I did not know about the screening for coronavirus being ineffective. A 35 y/o guy at work died from the flu a little over a week ago (Denver). If it was coronavirus, they'd know, wouldn't they?
No, unfortunately, although most likely wasn’t coronavirus. Countries without (known) outbreaks generally aren’t testing all flu patients.
It’s not that screening is ineffective, it’s that the initial kits sent out by the CDC were defective. That isn’t true everywhere (places where patients have been evacuated to have testing capabilities, like California, Chicago, and Omaha), and samples can still be tested at the CDC, it just leads to a delay. It’s not ideal but it isn’t like testing simply isn’t working.

As for the man in Denver, it would be very unlikely to be COVID. There is some evidence starting to emerge currently of transmission now occurring in the US, but it’s still very early and concentrated to where you might expect. It takes a while for coronavirus to kill (about 7-14 days after symptoms appear), and so if this dude was sick with it, he would almost certainly have to have had either traveled out of the country (to China), or been close with someone who had. That is something any competent medical staff will ask, and if it were the case, they could send samples to be tested to the CDC.

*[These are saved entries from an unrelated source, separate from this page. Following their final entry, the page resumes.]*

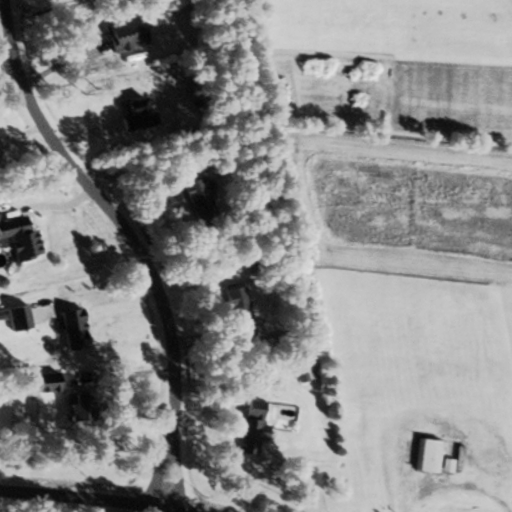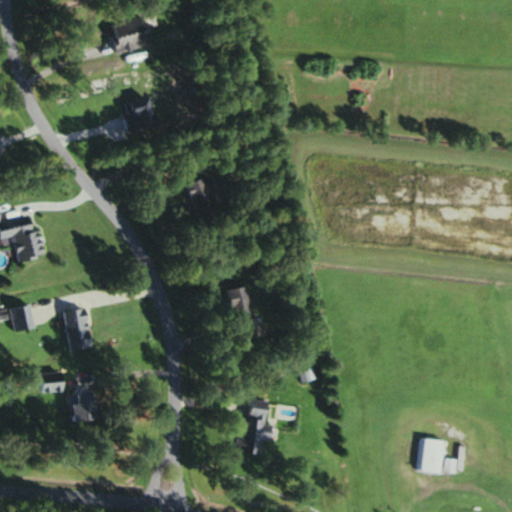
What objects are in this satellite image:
building: (128, 35)
building: (204, 203)
building: (23, 236)
road: (127, 242)
building: (242, 313)
building: (23, 318)
building: (78, 329)
building: (50, 382)
building: (87, 408)
building: (255, 427)
building: (433, 455)
road: (59, 505)
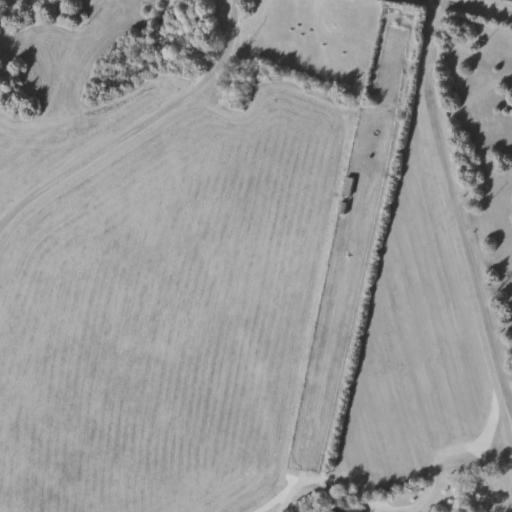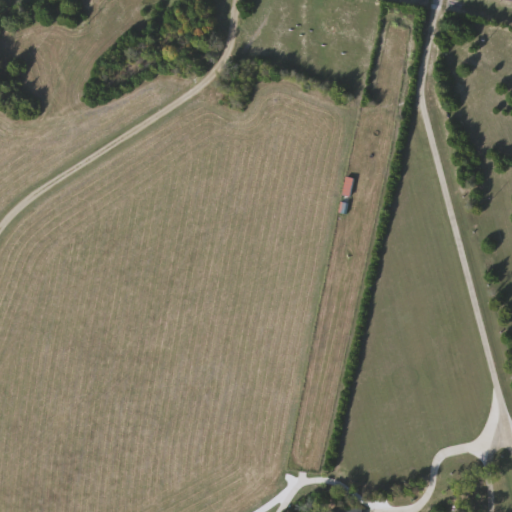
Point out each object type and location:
road: (136, 126)
road: (475, 159)
road: (454, 213)
road: (495, 409)
road: (510, 410)
road: (433, 475)
road: (490, 476)
road: (315, 480)
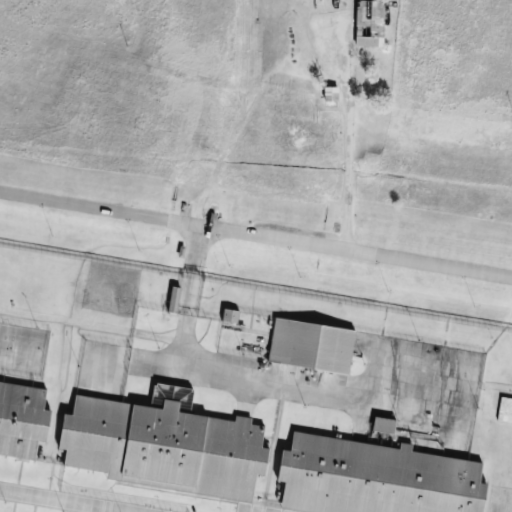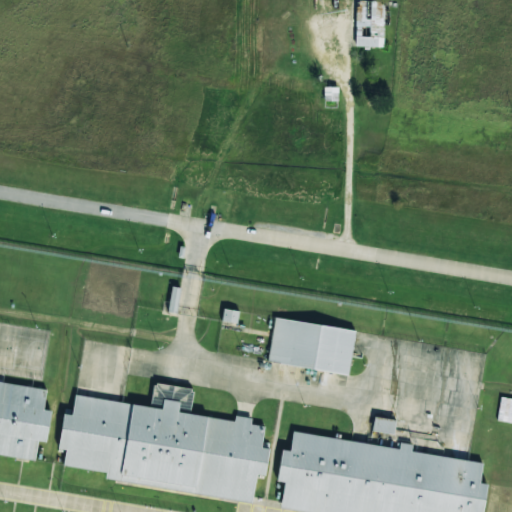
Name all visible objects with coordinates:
building: (370, 23)
building: (174, 299)
building: (230, 315)
building: (311, 346)
building: (505, 410)
building: (22, 419)
building: (383, 425)
building: (164, 444)
building: (374, 478)
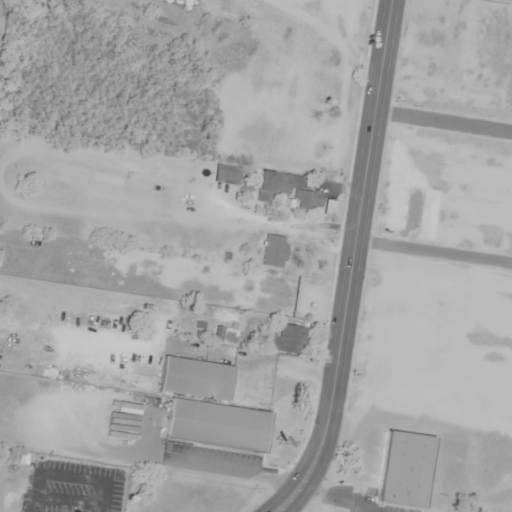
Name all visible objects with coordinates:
road: (443, 122)
building: (227, 175)
building: (288, 189)
building: (274, 252)
road: (434, 253)
road: (354, 263)
building: (227, 336)
building: (287, 340)
building: (196, 379)
building: (196, 379)
building: (218, 425)
building: (218, 426)
building: (405, 469)
building: (405, 469)
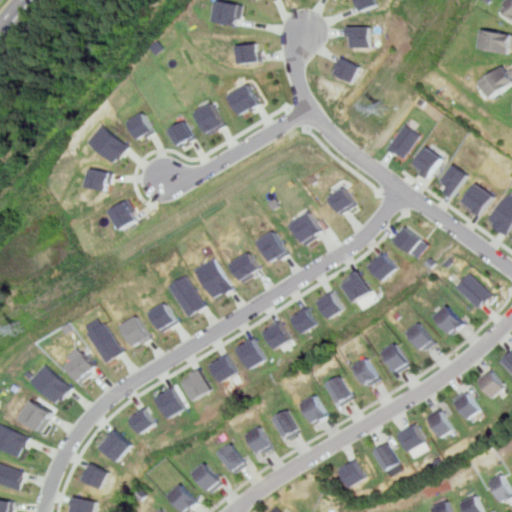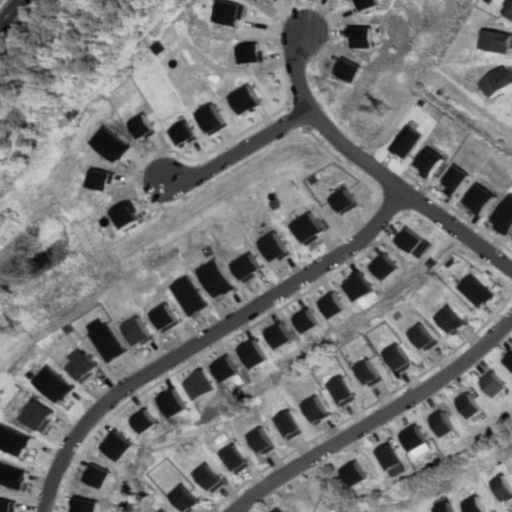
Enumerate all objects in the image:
building: (369, 3)
building: (370, 4)
building: (509, 6)
building: (509, 7)
road: (10, 11)
building: (231, 11)
building: (232, 12)
building: (362, 35)
building: (362, 35)
building: (498, 39)
building: (498, 40)
building: (251, 51)
building: (252, 52)
building: (349, 69)
building: (349, 69)
building: (498, 80)
building: (499, 81)
building: (247, 98)
building: (248, 99)
power tower: (387, 108)
building: (213, 118)
building: (213, 118)
road: (307, 122)
building: (143, 125)
building: (144, 125)
building: (185, 133)
building: (185, 133)
building: (405, 140)
building: (406, 140)
building: (111, 143)
building: (111, 143)
road: (245, 152)
road: (182, 153)
road: (341, 159)
building: (430, 160)
building: (430, 160)
road: (373, 171)
building: (102, 178)
building: (102, 178)
building: (456, 178)
building: (457, 179)
road: (417, 189)
building: (481, 198)
building: (481, 198)
building: (347, 200)
building: (348, 200)
road: (395, 200)
road: (457, 210)
building: (128, 213)
building: (128, 214)
building: (504, 214)
building: (504, 215)
building: (313, 226)
building: (313, 227)
building: (415, 240)
building: (415, 241)
building: (279, 245)
building: (279, 245)
building: (387, 265)
building: (251, 266)
building: (251, 266)
building: (388, 266)
building: (218, 277)
building: (218, 278)
building: (361, 285)
building: (362, 286)
building: (479, 289)
building: (478, 290)
building: (191, 294)
building: (191, 295)
building: (335, 304)
building: (335, 304)
building: (167, 316)
building: (167, 316)
building: (307, 319)
building: (307, 319)
building: (454, 319)
building: (454, 319)
power tower: (20, 328)
building: (138, 330)
building: (139, 330)
building: (279, 334)
building: (280, 334)
building: (426, 335)
building: (425, 336)
road: (205, 337)
building: (108, 341)
building: (108, 341)
building: (253, 353)
building: (254, 353)
building: (401, 356)
building: (400, 357)
building: (510, 357)
building: (509, 359)
building: (84, 365)
building: (85, 366)
building: (226, 367)
building: (226, 367)
building: (371, 371)
building: (371, 371)
building: (53, 382)
building: (54, 383)
building: (496, 383)
building: (496, 383)
building: (199, 384)
building: (200, 384)
building: (344, 389)
building: (344, 390)
building: (173, 402)
building: (173, 402)
building: (472, 404)
building: (472, 404)
building: (318, 407)
building: (319, 409)
building: (39, 414)
building: (40, 415)
building: (144, 419)
building: (145, 419)
road: (376, 420)
building: (291, 422)
building: (445, 422)
building: (445, 423)
building: (291, 424)
building: (417, 436)
building: (14, 438)
building: (14, 439)
building: (264, 439)
building: (264, 440)
building: (418, 440)
building: (118, 444)
building: (118, 444)
building: (391, 455)
building: (237, 456)
building: (391, 456)
building: (237, 457)
building: (357, 472)
building: (357, 473)
building: (12, 474)
building: (12, 474)
building: (98, 474)
building: (99, 475)
building: (211, 476)
building: (211, 477)
building: (504, 486)
building: (504, 486)
building: (187, 497)
building: (187, 498)
building: (85, 504)
building: (85, 504)
building: (475, 504)
building: (476, 504)
building: (8, 505)
building: (8, 505)
building: (445, 507)
building: (445, 507)
road: (81, 509)
building: (163, 509)
building: (163, 510)
building: (277, 510)
building: (277, 510)
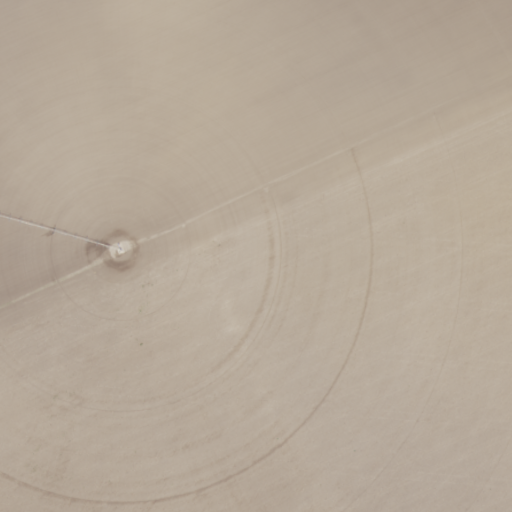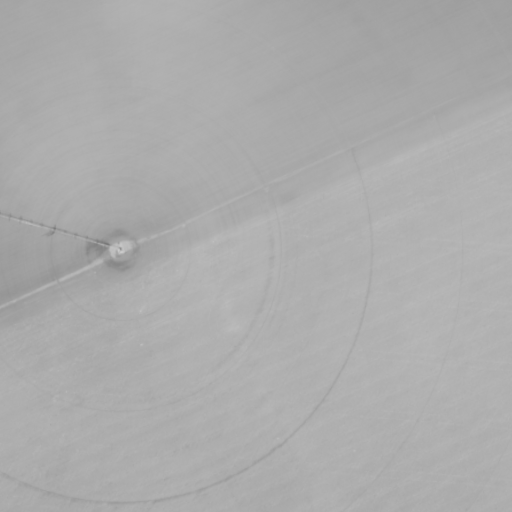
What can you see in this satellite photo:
road: (231, 257)
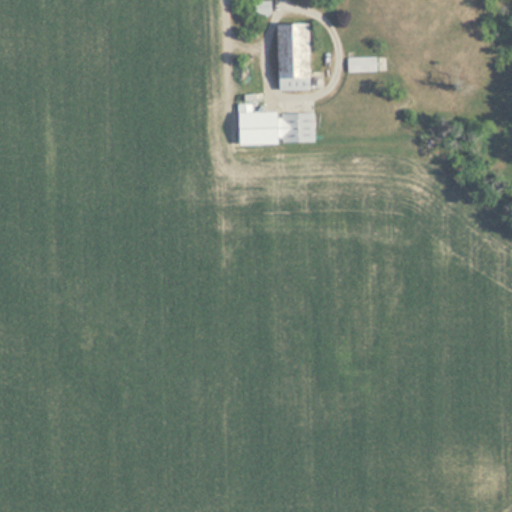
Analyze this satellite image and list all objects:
building: (287, 58)
building: (359, 65)
building: (293, 128)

It may be possible moving forward that if community transmission starts spreading here in the US, things could start slipping through the cracks, but at this point it’s highly unlikely that anyone in Colorado who died a week ago was sick with COVID

This seems like it's missing the forrest for the trees. COVID19 is a strain of flu and like all flus, it affects the respiratory system. For this reason, COVID19's mortality rate is 2.8% among men in China, compared to 1.9% among women, which can at least partially be attributed to men smoking at a rate of >50% whereas women smoke at a rate of 2% in China. [1] I think that the thread's focus on the interplay between the healthcare system and the spread of COVID19, which imho is going to be lessened because of fears of the virus making people more likely to go to the hospital. On the other hand, The US overall has fewer smokers[2], which makes the effects of COVID19 less likely to be severe on those who do get it. Most cases are mild[3], so its more important to see where the severe cases will be, rather than cases overall

[1]https://www.nytimes.com/2020/02/20/health/coronavirus-men-wo...

[2]http://worldpopulationreview.com/countries/smoking-rates-by-...

[3]https://www.nytimes.com/2020/02/27/world/asia/coronavirus-tr...

Considering most of this is common knowledge and was largely discussed elsewhere recently, it’s still shocking to see how normalized is USA’s dystopian existence. It’s like COVID19 is the least of their problems considering what‘s considered “normal”.